I invite you to disclose the source of your remarkable estimate of 200,000.  Some sort of documentation on your part will be needed to dispel the impression that you are here too indulging in your inveterate habit of pulling big numbers off the top of your head.

(9) The warfare was two-way.  Your Simon Wiesenthal Center audience might have been astonished to hear you admit that the Khmelnytsky rebellion was against the full military might of a ruling empire, and that the massacres inflicted by this empire upon Ukrainians were, in Israel Shahak's words, "even more horrible":

This typical peasant uprising against extreme oppression, an uprising accompanied not only by massacres committed by the rebels but also by even more horrible atrocities and "counter-terror" of the Polish magnates' private armies, has remained emblazoned in the consciousness of east-European Jews to this very day not, however, as a peasant uprising, a revolt of the oppressed, of the real wretched of the earth, nor even as a vengeance visited upon all the servants of the Polish nobility, but as an act of gratuitous antisemitism directed against Jews as such.  In fact, the voting of the Ukrainian delegation at the UN and, more generally, Soviet policies on the Middle East, are often "explained" in the Israeli press as "a heritage of Chmielnicki" or of his "descendants."
Israel Shahak, Jewish History, Jewish Religion: The Weight of Three Thousand Years, Pluto Press, London and Boulder Colorado, 1994, pp. 64-65.


(10) The chief defender of the Jews was a Ukrainian.  Your Simon Wiesenthal Center audience might have been astonished to hear you admit that in the course of the Khmelnytsky rebellion, the chief defender of the Jews was the Ukrainian, Iarema Vyshnevetsky, parading under his Polonized name of Count Jeremi Wisniowiecki:

Hanover's account of Count Jeremi Wisniowiecki's activities at this time must have been an exaggeration, for he gives the impression that Wisniowiecki made rescuing the Jewish population his principal endeavor:
Count Jeremi Wisniowiecki was a friend of Israel ... with him escaped some five hundred Jews.  He carried them as on the wings of eagles until they were brought to their destination [reported as Wisniowiecki left for Lithuania].

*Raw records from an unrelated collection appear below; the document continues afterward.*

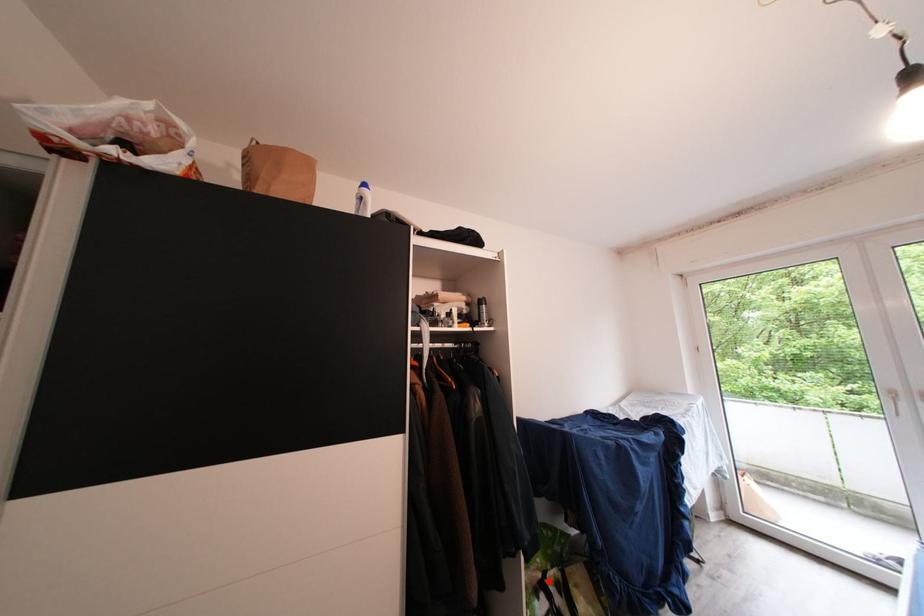
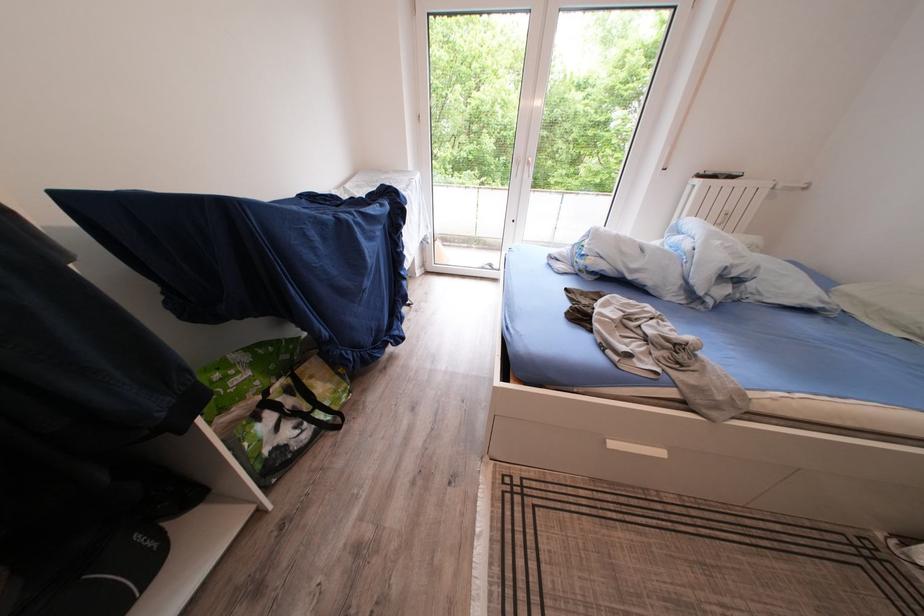
In the second image, find the point that corresponds to the highlighted location in the first image.

(268, 403)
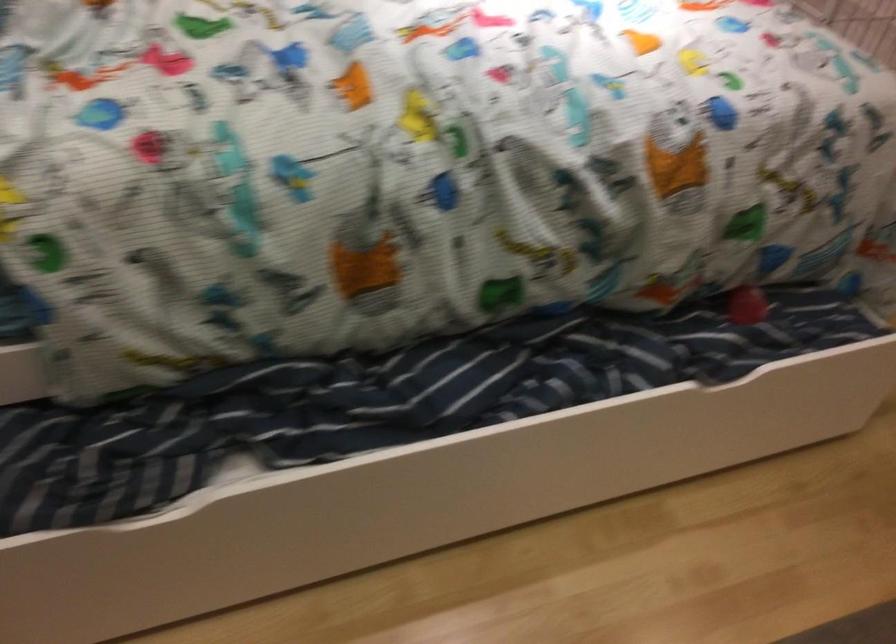
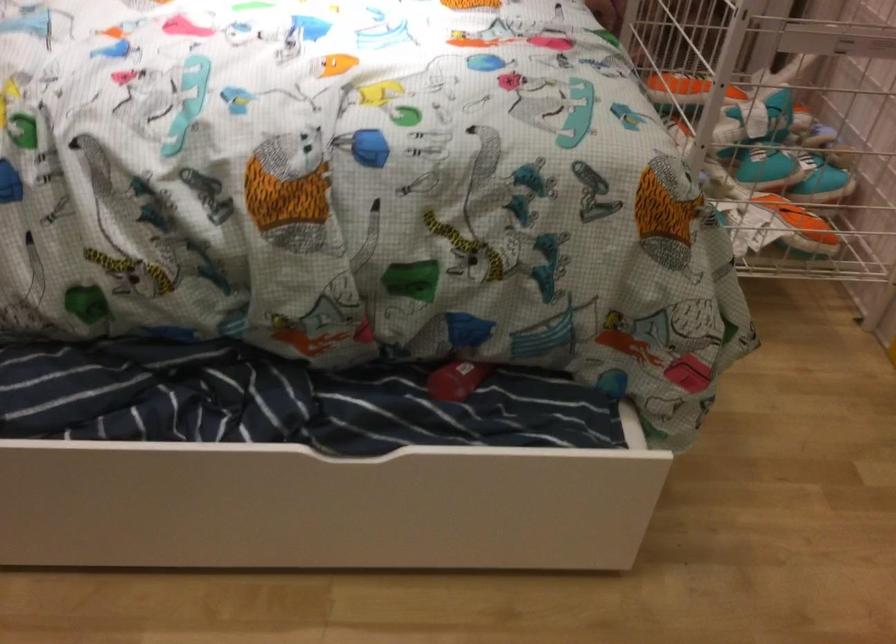
Question: The images are taken continuously from a first-person perspective. In which direction is your viewpoint rotating?

Choices:
 (A) Left
 (B) Right
 (C) Up
 (D) Down

Answer: (A)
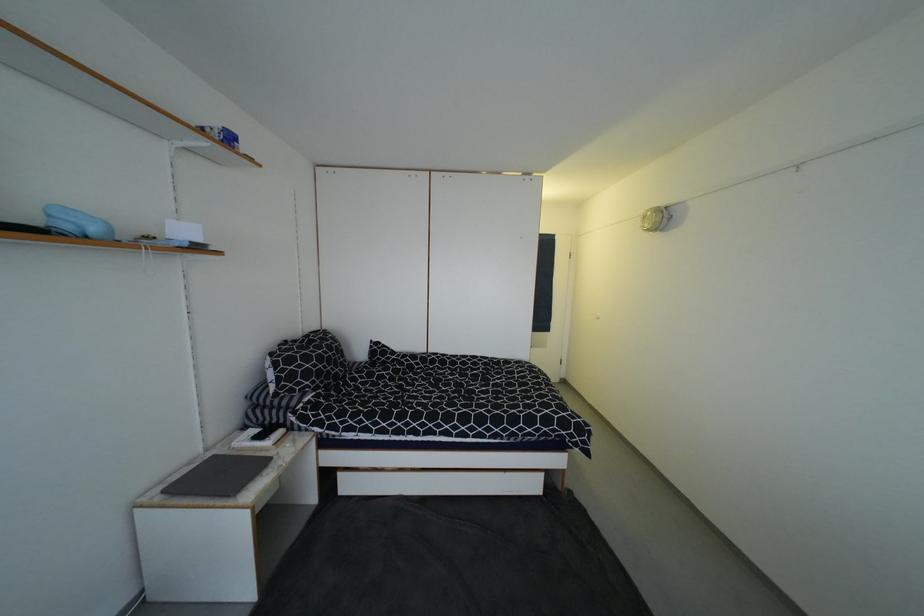
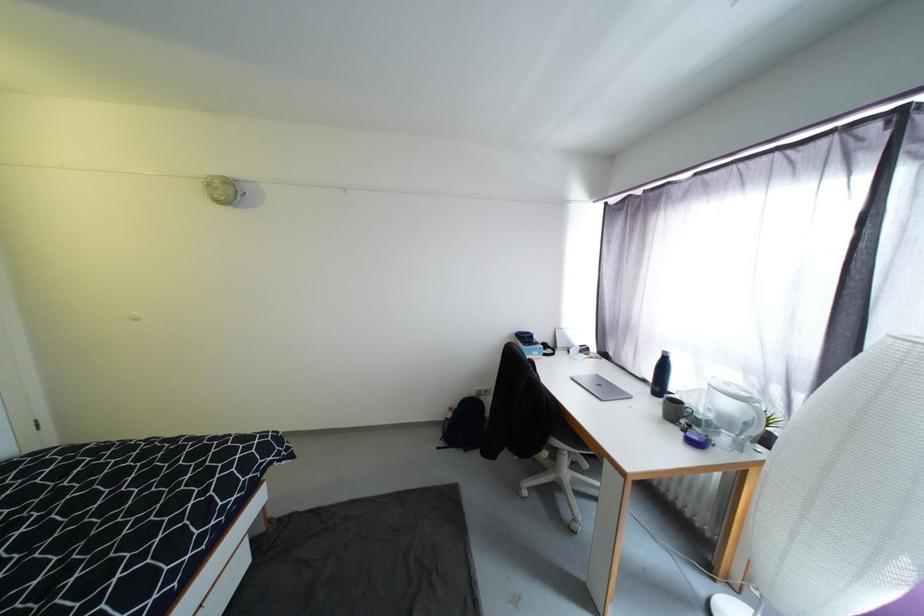
Question: How did the camera likely rotate?

Choices:
 (A) Left
 (B) Right
 (C) Up
 (D) Down

Answer: (B)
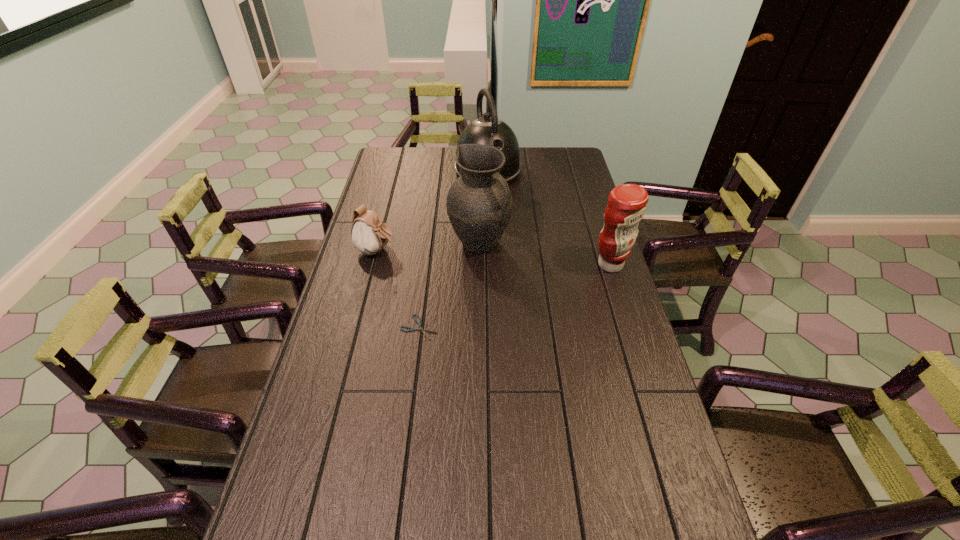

Later we are also told that after the Nemyriv onslaught Wisniowiecki set out with a command of 3,000 men to revenge the Jews.  Clearly, Hanover considered Wisniowiecki the greatest of generals, one who should have become commander of the Polish army.
Bernard D. Weinryb, The Hebrew Chronicles on Bohdan Khmel'nyts'kyi and the Cossack-Polish War, Journal of the Harvard Ukrainian Research Institute, 1(2) June 1977, p. 168.


Thus, by including at least the above ten pieces of information in your future discussions of the Bohdan Khmelnytsky rebellion, you will not only be enlivening your talk by disclosing facts which your audience finds astounding, but you will also be replacing hate propaganda with history.